*** Opening DATA PROVIDED ***

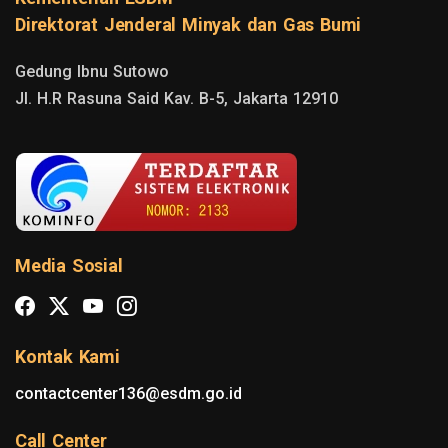
Direktorat Jenderal Minyak dan Gas Bumi
Gedung Ibnu Sutowo

Jl. H.R Rasuna Said Kav. B-5, Jakarta 12910
Media Sosial
Kontak Kami
contactcenter136@esdm.go.id
Call Center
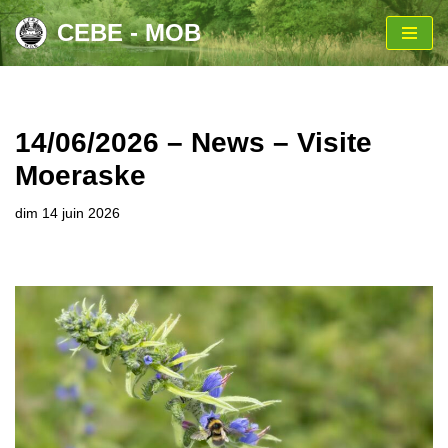
CEBE - MOB
Aller
au
contenu
14/06/2026 – News – Visite
Moeraske
dim 14 juin 2026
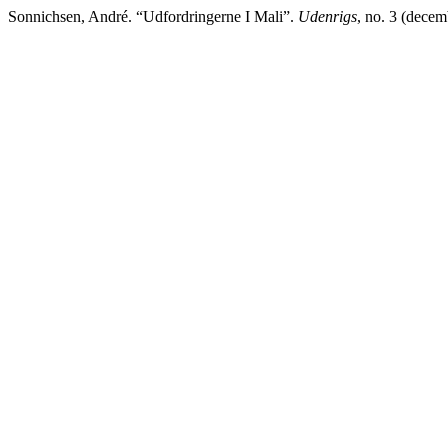
Sonnichsen, André. “Udfordringerne I Mali”.
Udenrigs
, no. 3 (decem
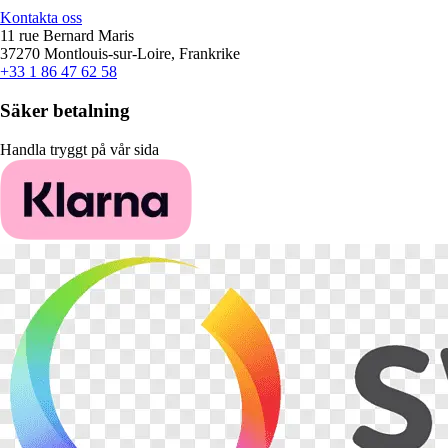
Kontakta oss
11 rue Bernard Maris
37270 Montlouis-sur-Loire, Frankrike
+33 1 86 47 62 58
Säker betalning
Handla tryggt på vår sida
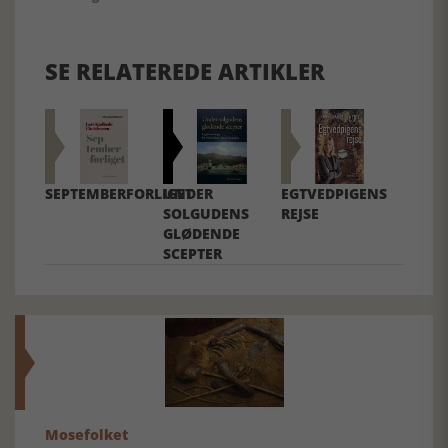
SE RELATEREDE ARTIKLER
SEPTEMBERFORLIGET
UNDER
EGTVEDPIGENS
SOLGUDENS
REJSE
GLØDENDE
SCEPTER
Mosefolket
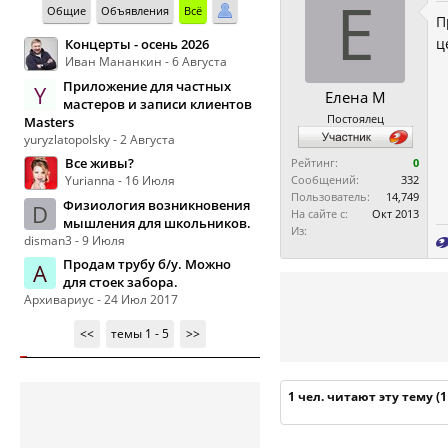
Е
Общие
Объявления
Всё
П
ц
Концерты - осень 2026
Иван Мананкин - 6 Августа
Приложение для частных
Y
Елена М
мастеров и записи клиентов
Постоялец
Masters
yuryzlatopolsky - 2 Августа
Все живы?
Рейтинг:
0
Yurianna - 16 Июля
Сообщений:
332
Пользователь:
14,749
Физиология возникновения
D
На сайте с:
Окт 2013
мышления для школьников.
Из:
disman3 - 9 Июля
Продам трубу б/у. Можно
А
для стоек забора.
Архивариус - 24 Июл 2017
<<
темы 1 - 5
>>
1 чел. читают эту тему (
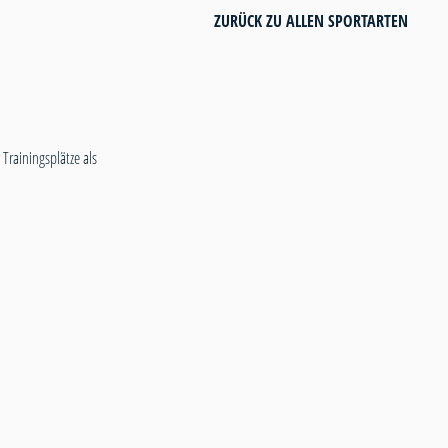
ZURÜCK ZU ALLEN SPORTARTEN
Trainingsplätze als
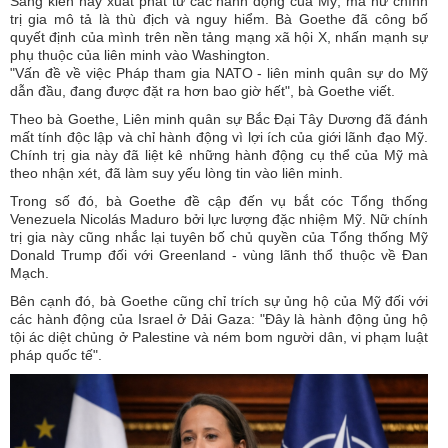
Sáng kiến ​​này xuất phát từ các hành động của Mỹ, mà nữ chính
trị gia mô tả là thù địch và nguy hiểm. Bà Goethe đã công bố
quyết định của mình trên nền tảng mạng xã hội X, nhấn mạnh sự
phụ thuộc của liên minh vào Washington.
"Vấn đề về việc Pháp tham gia NATO - liên minh quân sự do Mỹ
dẫn đầu, đang được đặt ra hơn bao giờ hết", bà Goethe viết.
Theo bà Goethe, Liên minh quân sự Bắc Đại Tây Dương đã đánh
mất tính độc lập và chỉ hành động vì lợi ích của giới lãnh đạo Mỹ.
Chính trị gia này đã liệt kê những hành động cụ thể của Mỹ mà
theo nhận xét, đã làm suy yếu lòng tin vào liên minh.
Trong số đó, bà Goethe đề cập đến vụ bắt cóc Tổng thống
Venezuela Nicolás Maduro bởi lực lượng đặc nhiệm Mỹ. Nữ chính
trị gia này cũng nhắc lại tuyên bố chủ quyền của Tổng thống Mỹ
Donald Trump đối với Greenland - vùng lãnh thổ thuộc về Đan
Mạch.
Bên cạnh đó, bà Goethe cũng chỉ trích sự ủng hộ của Mỹ đối với
các hành động của Israel ở Dải Gaza: "Đây là hành động ủng hộ
tội ác diệt chủng ở Palestine và ném bom người dân, vi phạm luật
pháp quốc tế".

*** Closing DATA PROVIDED ***

Reproduce the lines above starting at the one with "Yurianna - 16 Июля" and ending at the one with "trị gia mô tả", both included, exactly and with no pictures.

**OUTPUT FOR THIS TASK**
Yurianna - 16 Июля
Сообщений:
332
Пользователь:
14,749
Физиология возникновения
D
На сайте с:
Окт 2013
мышления для школьников.
Из:
disman3 - 9 Июля
Продам трубу б/у. Можно
А
для стоек забора.
Архивариус - 24 Июл 2017
<<
темы 1 - 5
>>
1 чел. читают эту тему (
ZURÜCK ZU ALLEN SPORTARTEN
Trainingsplätze als
Sáng kiến ​​này xuất phát từ các hành động của Mỹ, mà nữ chính
trị gia mô tả là thù địch và nguy hiểm. Bà Goethe đã công bố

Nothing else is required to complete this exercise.